• **ARBEITSAUFTRÄGE**:
1. Auf welche Behörde soll laut dem Interview mit Gerd Billen die Aufsicht der Kapitalanlagevermittler übergehen?
2. Kopiere aus dem Interview mit Gerd Billen wortgetreu die Passage, die mit „Versicherungswirtschaft: Die Aufsicht“ anfängt und sich bis einschließlich „fachlich kompetenten Aufsehern.“ erstreckt.
═══ AUSGANGSTEXT
Staatssekretär Billen exklusiv: „Wenn die Versicherer Interesse am Erhalt der Vermittler haben, müssen sie eine Lösung finden“

Gerd Billen, Staatssekretär im Bundesministerium der Justiz und für Verbraucherschutz, Bild: mv

Gerd Billen ist ein Mann der klaren Worte. Damit macht er sich nicht nur Freunde, doch es gehört zum Job, Dinge offen anzusprechen. Vor allem aus der Vermittlerschaft kommt dem Staatssekretär im Bundesministerium der Justiz und für Verbraucherschutz nun massiver Gegenwind entgegen. Welche Rolle die Pläne zur Bafin-Aufsicht und der Provisionsdeckel dabei spielen, erklärt er im Rahmen der Themenwoche Vertrieb im Exklusiv-Interview mit dem Magazin Versicherungswirtschaft und VWheute.

Versicherungswirtschaft: Die Aufsicht der Kapitalanlagevermittler soll auf die Bafin übergehen, warum?

Gerd Billen: Die Finanzanlagenvermittler haben die gleiche Verantwortung wie Bankberater, hier geht es um gewichtige Entscheidungen im finanziellen Bereich. Aus diesem Grund muss gewährleistet werden, dass die Berater auch die erforderlichen fachlichen Anforderungen erfüllen und einheitlich beaufsichtigt werden. Die bisherige Kontrolle durch Gewerbeämter, Handelskammern oder Gewerbeaufsicht funktionierte teilweise ordentlich, teilweise gar nicht. Das ist der Wichtigkeit der Aufgabe nicht angemessen, gerade im Finanzbereich braucht es eine Aufsicht aus einem Guss und mit fachlich kompetenten Aufsehern.

Versicherungswirtschaft: Die Beschwerdezahlen zeigen keine Notwendigkeit für eine Änderung. Warum also jetzt?

Gerd Billen: Weil ich der Auffassung bin, dass es bei Finanzgeschäften einer einheitlichen und funktionierenden Aufsicht bedarf. Eine solche gibt es im Moment aber nicht. Deswegen haben sich die Koalitionspartner in der Regierung dazu entschieden, einheitliche Wettbewerbsbedingungen zu schaffen, analog zu den Finanzanlagenvermittlern in Banken und Sparkassen. Es ist nicht einzusehen, dass es derzeit einen Teil des Finanzmarktes gibt, der faktisch unbeaufsichtigt ist.
══════
═══ BEREITGESTELLTE DATEN
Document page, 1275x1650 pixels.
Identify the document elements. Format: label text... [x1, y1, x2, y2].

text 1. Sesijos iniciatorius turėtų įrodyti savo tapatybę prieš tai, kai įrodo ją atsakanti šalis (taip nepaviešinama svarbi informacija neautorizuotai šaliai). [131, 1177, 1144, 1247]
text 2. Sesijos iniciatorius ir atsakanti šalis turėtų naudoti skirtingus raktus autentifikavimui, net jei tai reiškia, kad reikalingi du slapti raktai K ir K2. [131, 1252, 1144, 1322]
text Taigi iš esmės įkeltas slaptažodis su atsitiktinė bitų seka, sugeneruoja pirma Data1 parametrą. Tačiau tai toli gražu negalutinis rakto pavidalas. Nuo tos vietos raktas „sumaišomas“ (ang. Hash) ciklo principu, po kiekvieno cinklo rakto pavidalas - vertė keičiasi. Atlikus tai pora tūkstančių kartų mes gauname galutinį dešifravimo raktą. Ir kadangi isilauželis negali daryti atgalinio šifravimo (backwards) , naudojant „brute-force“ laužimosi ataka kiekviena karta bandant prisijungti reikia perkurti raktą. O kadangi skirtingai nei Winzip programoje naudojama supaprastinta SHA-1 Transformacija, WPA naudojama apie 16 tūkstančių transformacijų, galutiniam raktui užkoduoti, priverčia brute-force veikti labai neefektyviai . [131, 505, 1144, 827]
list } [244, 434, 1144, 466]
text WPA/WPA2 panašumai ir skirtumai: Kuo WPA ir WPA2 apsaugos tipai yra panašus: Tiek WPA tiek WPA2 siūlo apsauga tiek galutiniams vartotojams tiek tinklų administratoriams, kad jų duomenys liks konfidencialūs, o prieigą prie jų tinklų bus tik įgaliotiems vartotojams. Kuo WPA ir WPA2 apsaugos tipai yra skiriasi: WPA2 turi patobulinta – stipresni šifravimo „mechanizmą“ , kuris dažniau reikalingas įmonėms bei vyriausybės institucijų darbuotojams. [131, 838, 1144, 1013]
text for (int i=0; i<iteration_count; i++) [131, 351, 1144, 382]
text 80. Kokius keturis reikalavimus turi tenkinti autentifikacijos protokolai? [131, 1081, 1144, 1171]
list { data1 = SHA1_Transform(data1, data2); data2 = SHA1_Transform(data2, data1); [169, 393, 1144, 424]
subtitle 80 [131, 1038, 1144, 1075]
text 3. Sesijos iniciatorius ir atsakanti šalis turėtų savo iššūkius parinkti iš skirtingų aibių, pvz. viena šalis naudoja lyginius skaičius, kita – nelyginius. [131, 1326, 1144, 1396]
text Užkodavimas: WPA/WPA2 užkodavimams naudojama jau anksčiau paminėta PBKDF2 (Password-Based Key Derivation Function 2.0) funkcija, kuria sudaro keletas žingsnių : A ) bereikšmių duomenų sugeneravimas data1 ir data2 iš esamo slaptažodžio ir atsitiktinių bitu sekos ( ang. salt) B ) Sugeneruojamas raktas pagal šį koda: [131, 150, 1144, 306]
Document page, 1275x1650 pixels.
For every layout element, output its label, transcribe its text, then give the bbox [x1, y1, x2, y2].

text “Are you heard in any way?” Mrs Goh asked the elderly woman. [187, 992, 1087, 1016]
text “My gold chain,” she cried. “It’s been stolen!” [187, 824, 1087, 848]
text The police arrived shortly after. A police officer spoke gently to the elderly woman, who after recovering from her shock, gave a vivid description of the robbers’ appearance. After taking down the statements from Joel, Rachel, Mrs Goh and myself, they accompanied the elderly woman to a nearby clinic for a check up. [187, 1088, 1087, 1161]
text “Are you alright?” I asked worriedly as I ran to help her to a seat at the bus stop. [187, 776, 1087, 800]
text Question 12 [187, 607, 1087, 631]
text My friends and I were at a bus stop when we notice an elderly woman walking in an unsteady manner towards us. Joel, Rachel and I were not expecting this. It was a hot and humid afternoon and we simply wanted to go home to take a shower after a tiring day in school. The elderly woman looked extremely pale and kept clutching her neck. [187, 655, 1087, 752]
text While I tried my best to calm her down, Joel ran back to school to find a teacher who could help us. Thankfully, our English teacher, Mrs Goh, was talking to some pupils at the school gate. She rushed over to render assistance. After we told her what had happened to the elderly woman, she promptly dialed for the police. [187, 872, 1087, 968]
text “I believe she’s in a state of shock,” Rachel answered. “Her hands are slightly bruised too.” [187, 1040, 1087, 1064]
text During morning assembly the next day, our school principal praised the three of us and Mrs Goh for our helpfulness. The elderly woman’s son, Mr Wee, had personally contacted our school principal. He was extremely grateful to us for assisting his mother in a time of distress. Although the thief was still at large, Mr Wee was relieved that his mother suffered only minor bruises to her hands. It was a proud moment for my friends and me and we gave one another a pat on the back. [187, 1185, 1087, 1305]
══════
• **LÖSUNGEN**:
1. Auf die Bafin.

2.
Versicherungswirtschaft: Die Aufsicht der Kapitalanlagevermittler soll auf die Bafin übergehen, warum?

Gerd Billen: Die Finanzanlagenvermittler haben die gleiche Verantwortung wie Bankberater, hier geht es um gewichtige Entscheidungen im finanziellen Bereich. Aus diesem Grund muss gewährleistet werden, dass die Berater auch die erforderlichen fachlichen Anforderungen erfüllen und einheitlich beaufsichtigt werden. Die bisherige Kontrolle durch Gewerbeämter, Handelskammern oder Gewerbeaufsicht funktionierte teilweise ordentlich, teilweise gar nicht. Das ist der Wichtigkeit der Aufgabe nicht angemessen, gerade im Finanzbereich braucht es eine Aufsicht aus einem Guss und mit fachlich kompetenten Aufsehern.